Post by Guest Thu Aug 23, 2018 7:27 pm

The incredible stories of black Americans who escaped the slave trade to make a life for themselves in Victorian Britain have emerged after more than 130 years.

From a woman who fled Tennessee and ended up meeting the Queen to a man who went from his master's home to becoming a world boxing champion - their remarkable journeys helped shape the way the UK and Ireland viewed life across the pond.

Importing slaves was banned in America in 1808, but slavery wasn't officially outlawed until 1865 and the end of the civil war. The conflict cost thousands of lives and saw southern states desperately cling on to the right to keep black people as servants. The slave trade was not banned in Britain until 1833, but prejudice continued for years.
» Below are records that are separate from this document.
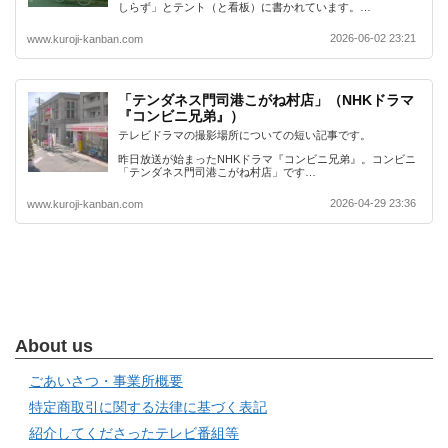
しらず」とテント（と看板）に書かれています。…
2026-06-02 23:21
www.kuroji-kanban.com
「テンダネス門司港こがね村店」（NHKドラマ
『コンビニ兄弟』）
テレビドラマの撮影場所についての短い記事です。
昨日放送が始まったNHKドラマ『コンビニ兄弟』。コンビニ
「テンダネス門司港こがね村店」です…
2026-04-29 23:36
www.kuroji-kanban.com
About us
ごあいさつ・事業所概要
特定商取引に関する法律に基づく表記
紹介してくださったテレビ番組等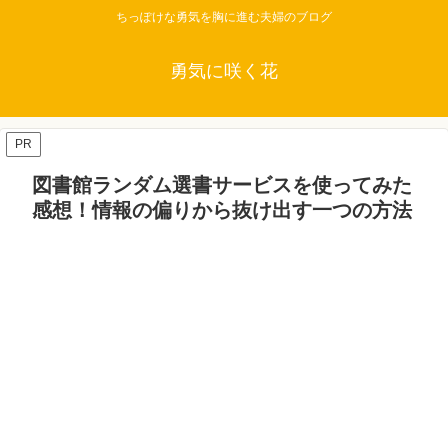
ちっぽけな勇気を胸に進む夫婦のブログ
勇気に咲く花
PR
図書館ランダム選書サービスを使ってみた
感想！情報の偏りから抜け出す一つの方法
Most of them never returned to the US, settling in towns and cities around the country and marrying British people.

Their portraits have been published in a new book written by historian Jeffrey Green, as part of his bid to get more information about them.

One shows Marta Ricks who travelled to Britain via Liberia and eventually ended up meeting Queen Victoria. American Elizabeth Taylor Greenfield had a similar experience, serenading the Queen at Buckingham Palace.

There is another striking shot of George Dixon, who escaped the slave trade and became a world bantamweight boxing champion after fighting in London in 1890.

Among the others illustrated in Black Americans in Victorian Britain are Peter Thomas Stanford who went on to become a church minister in Birmingham in 1889 and Samuel Ringgold War who arrived in the UK in 1853 and wrote a memoir called the Autobiography of a Fugitive Slave.